@Sami Padanius: Unlike aglar & egleria- which are derived directly from aklar(a) < KALAR, breged comes from ancient "BEREK-e-tē", which is clearly an earlier approach to Sindarin's gerund suffix -ed < -itā. That is to say, direct verbal derivations from BEREK would rather be breitha- (which is indeed attested), and *bregia- (although we lack attested verbs with "...gia...", possibly due to "initial kj/gj > k/g", occurring medially), or perhaps *breg- directly. In any case, I find BEREK "wild, fierce, violent, sudden" to be a fitting root for deriving "to attack". What I used was KOT(H) > oktā- > oktʰā- > oxþa- > oiþa- > oeþa- = *oetha- "to be hostile (towards), attack" (although it is more like "to make war", a connection which is shared by NDAK derivatives, so it can be overlooked with a semantic shift argument).

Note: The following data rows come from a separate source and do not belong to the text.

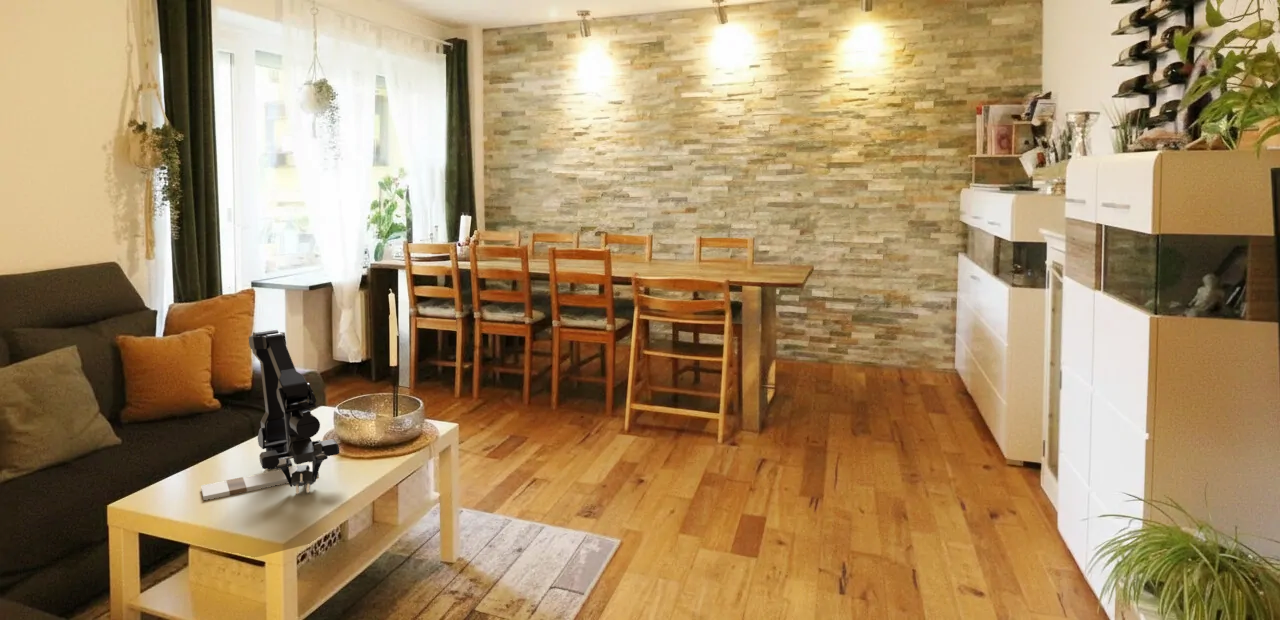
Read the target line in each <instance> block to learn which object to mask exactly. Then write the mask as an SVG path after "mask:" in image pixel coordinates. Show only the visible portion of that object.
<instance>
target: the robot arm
mask: <svg viewBox="0 0 1280 620" xmlns="http://www.w3.org/2000/svg"><path fill="white" fill-rule="evenodd" d="M248 344H249V347H250V349H251V351H252V354H253V356H255V358H256V359H257V360H258V361H259V364H260V373H261V380H262V390H263V391H262V392H263V398H264V399H263V400H264V406H265V407H264V409H265V412H264V414H263V416H262V417H261V420H260V428H259V430H258V435H257V444H258V447H260V448H261V450H265V451H261V452H260V454H259V463H260V465H261V467H262V469H265V470H266V469H267V470H272V469H276V470H282V471H283V473H284V474H285V476H286V478H287V480H288V482H289V483H288V484H289V487H290V488H293V485H291V476H290V472H289V468H290V466H292V465H293V463H294V464H295V465H301V464H302V465H303V464H304V463H305V464H306V463H312V472H313V474H314V477H315V483H316V481H317V478H318V477H317V475H318V472H319V470H320V468H321V465H322V463H323V462H324V461H325V460H328V457H330V456H331V457H332V456H336V455H339V454H340V445H339V443H337V441H336V440H335V439H333V438H331V439H326V440H313V441H312V437H314V436H316V435H317V434H318V433H319V431H320V428H321V422H320V421H319V419H318V418H317V417H316V416H315V415H313V414H312V413H311V409H313V408H316V407H317V405H316V403H317V399H316V396H315V392H314V390H313V387H312V386H311V385H310V383H309V382H307V379H306V378H305V375H303V374H302V373H300V372H298V371H297V369H296V368H295V367H296V366H295V365H294V363H293V359H292V357H291V355H290V352H289V349H288V347H287V341H286V332H284V331H282V332H279V331H278V329H277V328H275V329H274V328H273V329H267V330H260V331H259V330H258V331H253V332H252V334H251V335H250V336H249V337H248ZM291 459H293V462H292V461H291Z"/></svg>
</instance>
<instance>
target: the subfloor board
mask: <svg viewBox="0 0 1280 620" xmlns="http://www.w3.org/2000/svg"><path fill="white" fill-rule="evenodd" d="M305 465H308V466H309V467H310V471H312V462H310V463H305ZM297 466H298V465H296V466H292V467H289V472H290V476H291V477H292V473H294V472H295V471H296V470H297ZM319 474H320V473H319V471H318V475H317V476H320V475H319ZM285 483H286V484H289V482H288V480H287V478H286V476H285V474H284V473H283V471H282V470H281V469H276V470H272V471H268V472H267V471H266V472H263V473H262V472H261V473H257V474H252V475H246V476H241V477H237V478H232V479H226V480H222V481H217V482H210V483H208V484H207V483H205V484H202V485H200V487H201V489H200V490H201V495H202V499H203V501H204V500H206V501H209V500H208V499H210V500H214V498H215V499H219V497H220V498H224V497H229V496H234V495H239V494H242V493H247V492H253V491H257V490H262V489H266V488H265V487H267V488H271V486H272V487H276V486H275V485H277V486H280V484H281V485H286V484H285ZM261 488H262V489H261Z"/></svg>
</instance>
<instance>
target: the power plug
mask: <svg viewBox="0 0 1280 620" xmlns="http://www.w3.org/2000/svg"><path fill="white" fill-rule="evenodd" d="M296 466H297V470H296V471H295V472H294V473H292V477H291V485H292V487H293V486H294V487H295V494H296V495H299V494H300V487H304V486H306V489H305V490H306V492H305V493H306V494H309V493H310V486H312V485H314V484H315V483H316V482H315V477H314V474H313V472H312V471H310V467H309V466H308V465H306V464H302V465H301V464H299V465H296Z"/></svg>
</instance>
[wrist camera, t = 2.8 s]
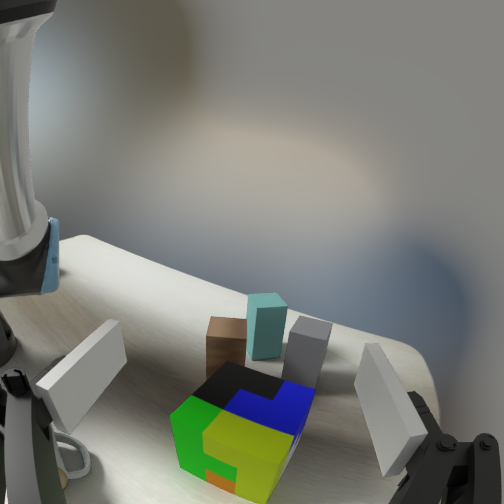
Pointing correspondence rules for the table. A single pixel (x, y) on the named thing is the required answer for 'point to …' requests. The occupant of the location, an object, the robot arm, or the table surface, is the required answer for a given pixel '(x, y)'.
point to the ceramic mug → (61, 468)
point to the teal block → (265, 325)
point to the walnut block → (225, 343)
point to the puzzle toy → (241, 430)
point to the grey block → (306, 351)
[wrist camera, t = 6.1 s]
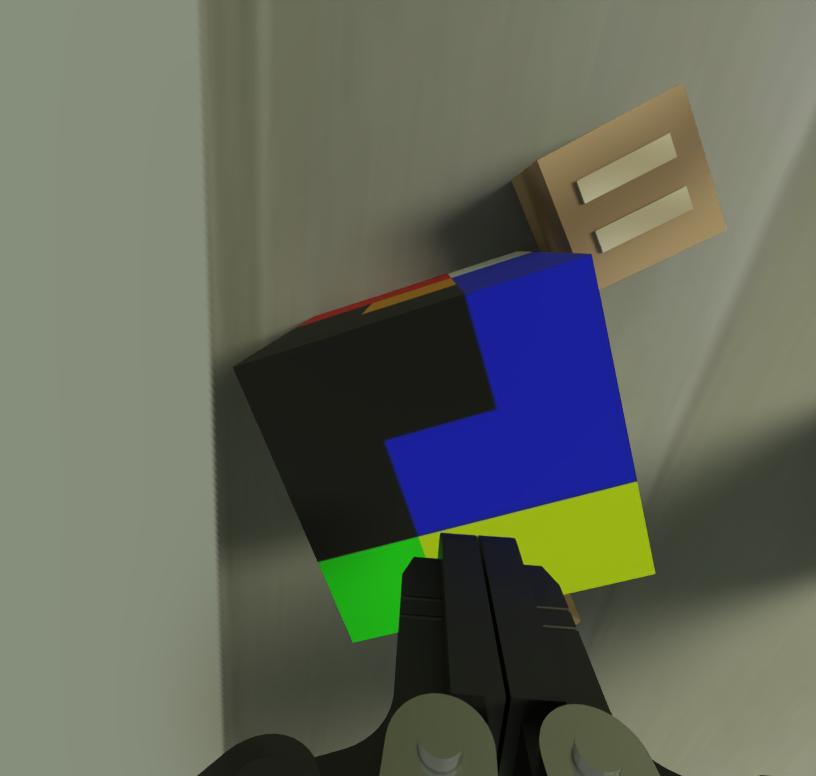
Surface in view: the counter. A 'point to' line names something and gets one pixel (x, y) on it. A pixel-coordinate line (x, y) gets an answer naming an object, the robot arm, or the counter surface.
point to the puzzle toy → (455, 430)
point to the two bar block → (625, 190)
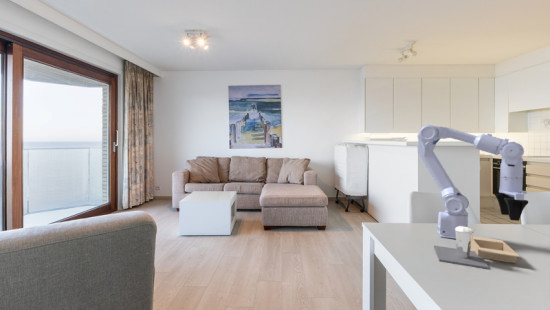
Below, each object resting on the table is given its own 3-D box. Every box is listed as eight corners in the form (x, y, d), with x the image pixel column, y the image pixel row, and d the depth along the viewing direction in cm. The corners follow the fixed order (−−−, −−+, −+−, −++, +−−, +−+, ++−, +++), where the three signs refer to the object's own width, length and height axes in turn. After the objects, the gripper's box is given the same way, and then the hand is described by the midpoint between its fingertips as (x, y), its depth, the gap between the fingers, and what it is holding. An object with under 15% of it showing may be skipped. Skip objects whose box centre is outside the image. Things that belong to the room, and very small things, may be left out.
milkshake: (471, 261, 77) (472, 228, 77) (451, 255, 82) (452, 223, 82) (478, 258, 80) (479, 225, 79) (458, 252, 84) (459, 221, 84)
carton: (480, 260, 80) (480, 250, 79) (468, 244, 92) (468, 235, 92) (519, 266, 76) (520, 256, 76) (501, 248, 89) (501, 240, 88)
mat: (439, 260, 79) (439, 259, 79) (433, 246, 90) (433, 245, 90) (489, 269, 74) (489, 267, 74) (477, 253, 85) (477, 251, 85)
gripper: (537, 180, 81) (535, 224, 81) (517, 175, 94) (516, 213, 95) (508, 179, 84) (506, 221, 84) (492, 175, 97) (491, 211, 98)
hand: (509, 217), depth 90 cm, fingers open, 7 cm apart
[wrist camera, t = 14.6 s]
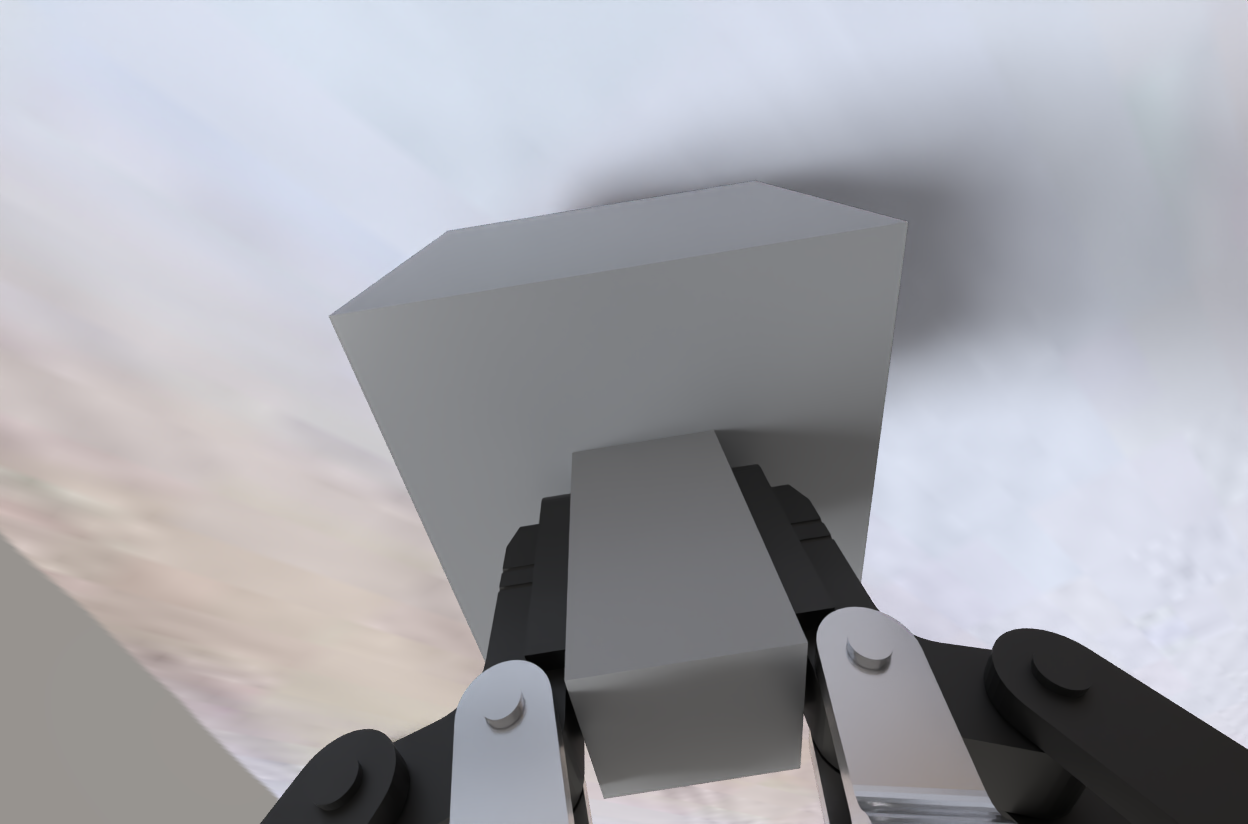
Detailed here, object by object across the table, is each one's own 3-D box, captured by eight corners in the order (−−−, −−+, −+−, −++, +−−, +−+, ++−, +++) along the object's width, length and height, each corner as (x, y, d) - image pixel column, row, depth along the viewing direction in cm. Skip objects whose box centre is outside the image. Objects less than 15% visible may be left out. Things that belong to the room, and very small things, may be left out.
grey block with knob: (755, 180, 16) (1240, 311, 4) (758, 440, 21) (985, 836, 9) (447, 230, 16) (74, 498, 4) (522, 478, 21) (445, 919, 9)
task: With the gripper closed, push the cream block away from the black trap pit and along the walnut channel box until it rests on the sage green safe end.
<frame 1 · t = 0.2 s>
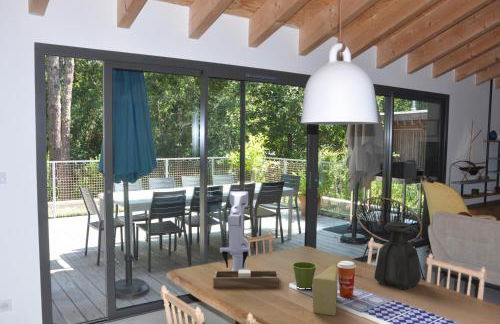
hand: (235, 267, 205), 10 cm above the table, tool pointing down, fingers open, 7 cm apart
cream block: (244, 279, 212), point 2 cm above the table, touching trap box
plant pot: (304, 288, 205), on the table
cheese: (329, 305, 183), on the table
trap box: (246, 283, 212), on the table
coffee cup: (346, 295, 195), on the table
black faceted vase: (397, 284, 211), on the table
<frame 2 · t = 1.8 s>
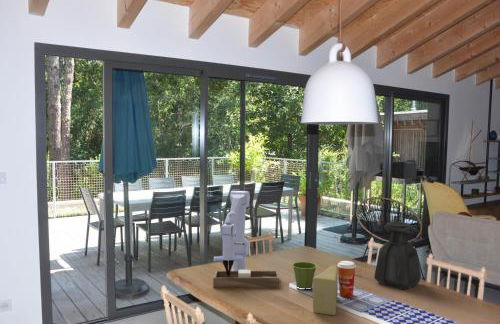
hand: (228, 275, 212), 4 cm above the table, tool pointing down, fingers closed
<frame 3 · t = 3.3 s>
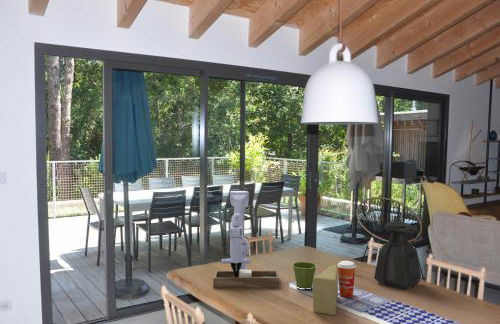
hand: (236, 277, 212), 3 cm above the table, tool pointing down, fingers closed
cream block: (245, 279, 212), point 2 cm above the table, touching gripper
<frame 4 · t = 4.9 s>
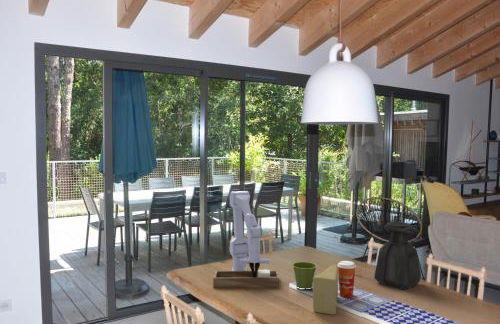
hand: (254, 277, 212), 3 cm above the table, tool pointing down, fingers closed
cream block: (263, 279, 212), point 2 cm above the table, touching gripper
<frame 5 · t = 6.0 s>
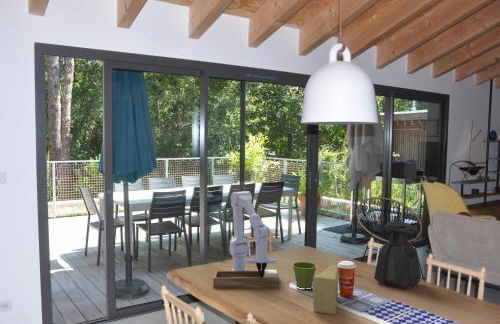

until someone tells me that we know how to form more than one past tense in Sindarin
Not sure what exactly you mean by this. But regardless, it would be safe to say that we do indeed know about past formations in more than one flavour.
I like using NDUL. I dislike dagnir, as with most late compounds for what should be early concepts, hence my *dangron (<NDAnKrō-ndō). I would have used *dagor (<NDAKrō) but it clashes with the attested dagor (<NDAKrō as well, though it should be *NDAKrē) which is "battle". So if I use NDUL as well, I would say *doldangron.